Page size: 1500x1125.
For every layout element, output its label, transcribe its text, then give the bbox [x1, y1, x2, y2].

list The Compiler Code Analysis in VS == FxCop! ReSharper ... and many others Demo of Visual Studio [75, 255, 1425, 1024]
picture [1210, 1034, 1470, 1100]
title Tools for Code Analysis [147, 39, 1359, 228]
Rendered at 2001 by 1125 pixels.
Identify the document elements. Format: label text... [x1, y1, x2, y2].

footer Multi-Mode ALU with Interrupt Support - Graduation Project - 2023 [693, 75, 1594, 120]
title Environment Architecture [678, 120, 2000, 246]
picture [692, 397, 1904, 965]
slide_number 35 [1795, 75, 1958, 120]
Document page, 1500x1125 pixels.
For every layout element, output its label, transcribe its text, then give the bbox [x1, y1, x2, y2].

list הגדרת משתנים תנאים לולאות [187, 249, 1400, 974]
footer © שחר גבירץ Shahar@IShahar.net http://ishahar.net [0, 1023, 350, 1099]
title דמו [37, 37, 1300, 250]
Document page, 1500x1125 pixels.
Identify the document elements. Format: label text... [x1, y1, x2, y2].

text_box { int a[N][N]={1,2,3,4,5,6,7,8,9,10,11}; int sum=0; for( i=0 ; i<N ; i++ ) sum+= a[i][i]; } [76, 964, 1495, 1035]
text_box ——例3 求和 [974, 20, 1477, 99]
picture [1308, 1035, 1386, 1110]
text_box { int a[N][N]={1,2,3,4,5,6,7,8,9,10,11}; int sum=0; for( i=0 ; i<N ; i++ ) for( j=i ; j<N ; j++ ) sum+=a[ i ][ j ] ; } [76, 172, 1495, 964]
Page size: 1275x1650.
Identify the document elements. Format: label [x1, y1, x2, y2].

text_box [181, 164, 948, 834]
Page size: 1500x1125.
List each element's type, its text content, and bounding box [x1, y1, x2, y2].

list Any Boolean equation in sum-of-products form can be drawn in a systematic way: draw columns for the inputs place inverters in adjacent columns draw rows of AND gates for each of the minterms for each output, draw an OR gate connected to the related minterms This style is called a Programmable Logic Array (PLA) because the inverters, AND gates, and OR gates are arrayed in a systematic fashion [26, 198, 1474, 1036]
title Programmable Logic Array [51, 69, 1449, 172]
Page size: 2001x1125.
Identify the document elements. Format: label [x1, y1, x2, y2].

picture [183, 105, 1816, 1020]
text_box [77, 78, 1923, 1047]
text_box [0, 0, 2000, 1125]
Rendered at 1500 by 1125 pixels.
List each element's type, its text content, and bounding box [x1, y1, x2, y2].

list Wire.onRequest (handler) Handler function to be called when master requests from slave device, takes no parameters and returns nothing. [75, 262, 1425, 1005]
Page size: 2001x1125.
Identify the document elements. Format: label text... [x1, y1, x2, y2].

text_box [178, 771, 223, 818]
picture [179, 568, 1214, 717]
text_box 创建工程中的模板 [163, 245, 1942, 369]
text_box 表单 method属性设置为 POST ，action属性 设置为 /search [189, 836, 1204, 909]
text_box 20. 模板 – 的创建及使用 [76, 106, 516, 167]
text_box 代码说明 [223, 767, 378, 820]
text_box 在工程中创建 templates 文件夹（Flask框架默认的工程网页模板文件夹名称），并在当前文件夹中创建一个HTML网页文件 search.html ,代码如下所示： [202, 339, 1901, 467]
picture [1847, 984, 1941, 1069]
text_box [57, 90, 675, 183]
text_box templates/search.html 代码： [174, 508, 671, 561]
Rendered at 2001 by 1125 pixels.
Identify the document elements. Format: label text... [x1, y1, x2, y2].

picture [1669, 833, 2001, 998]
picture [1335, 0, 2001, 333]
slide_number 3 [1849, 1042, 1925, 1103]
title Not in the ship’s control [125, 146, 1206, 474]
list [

• **PROBLEM DETAILS**
Copy all of the data above, character for character.

• **SOLVED PROBLEM**
Page size: 1500x1125.
For every layout element, output its label, transcribe its text, then give the bbox [x1, y1, x2, y2].

list The Compiler Code Analysis in VS == FxCop! ReSharper ... and many others Demo of Visual Studio [75, 255, 1425, 1024]
picture [1210, 1034, 1470, 1100]
title Tools for Code Analysis [147, 39, 1359, 228]
Rendered at 2001 by 1125 pixels.
Identify the document elements. Format: label text... [x1, y1, x2, y2].

footer Multi-Mode ALU with Interrupt Support - Graduation Project - 2023 [693, 75, 1594, 120]
title Environment Architecture [678, 120, 2000, 246]
picture [692, 397, 1904, 965]
slide_number 35 [1795, 75, 1958, 120]
Document page, 1500x1125 pixels.
For every layout element, output its label, transcribe its text, then give the bbox [x1, y1, x2, y2].

list הגדרת משתנים תנאים לולאות [187, 249, 1400, 974]
footer © שחר גבירץ Shahar@IShahar.net http://ishahar.net [0, 1023, 350, 1099]
title דמו [37, 37, 1300, 250]
Document page, 1500x1125 pixels.
Identify the document elements. Format: label text... [x1, y1, x2, y2].

text_box { int a[N][N]={1,2,3,4,5,6,7,8,9,10,11}; int sum=0; for( i=0 ; i<N ; i++ ) sum+= a[i][i]; } [76, 964, 1495, 1035]
text_box ——例3 求和 [974, 20, 1477, 99]
picture [1308, 1035, 1386, 1110]
text_box { int a[N][N]={1,2,3,4,5,6,7,8,9,10,11}; int sum=0; for( i=0 ; i<N ; i++ ) for( j=i ; j<N ; j++ ) sum+=a[ i ][ j ] ; } [76, 172, 1495, 964]
Page size: 1275x1650.
Identify the document elements. Format: label [x1, y1, x2, y2].

text_box [181, 164, 948, 834]
Page size: 1500x1125.
List each element's type, its text content, and bounding box [x1, y1, x2, y2].

list Any Boolean equation in sum-of-products form can be drawn in a systematic way: draw columns for the inputs place inverters in adjacent columns draw rows of AND gates for each of the minterms for each output, draw an OR gate connected to the related minterms This style is called a Programmable Logic Array (PLA) because the inverters, AND gates, and OR gates are arrayed in a systematic fashion [26, 198, 1474, 1036]
title Programmable Logic Array [51, 69, 1449, 172]
Page size: 2001x1125.
Identify the document elements. Format: label [x1, y1, x2, y2].

picture [183, 105, 1816, 1020]
text_box [77, 78, 1923, 1047]
text_box [0, 0, 2000, 1125]
Rendered at 1500 by 1125 pixels.
List each element's type, its text content, and bounding box [x1, y1, x2, y2].

list Wire.onRequest (handler) Handler function to be called when master requests from slave device, takes no parameters and returns nothing. [75, 262, 1425, 1005]
Page size: 2001x1125.
Identify the document elements. Format: label text... [x1, y1, x2, y2].

text_box [178, 771, 223, 818]
picture [179, 568, 1214, 717]
text_box 创建工程中的模板 [163, 245, 1942, 369]
text_box 表单 method属性设置为 POST ，action属性 设置为 /search [189, 836, 1204, 909]
text_box 20. 模板 – 的创建及使用 [76, 106, 516, 167]
text_box 代码说明 [223, 767, 378, 820]
text_box 在工程中创建 templates 文件夹（Flask框架默认的工程网页模板文件夹名称），并在当前文件夹中创建一个HTML网页文件 search.html ,代码如下所示： [202, 339, 1901, 467]
picture [1847, 984, 1941, 1069]
text_box [57, 90, 675, 183]
text_box templates/search.html 代码： [174, 508, 671, 561]
Rendered at 2001 by 1125 pixels.
Identify the document elements. Format: label text... [x1, y1, x2, y2].

picture [1669, 833, 2001, 998]
picture [1335, 0, 2001, 333]
slide_number 3 [1849, 1042, 1925, 1103]
title Not in the ship’s control [125, 146, 1206, 474]
list [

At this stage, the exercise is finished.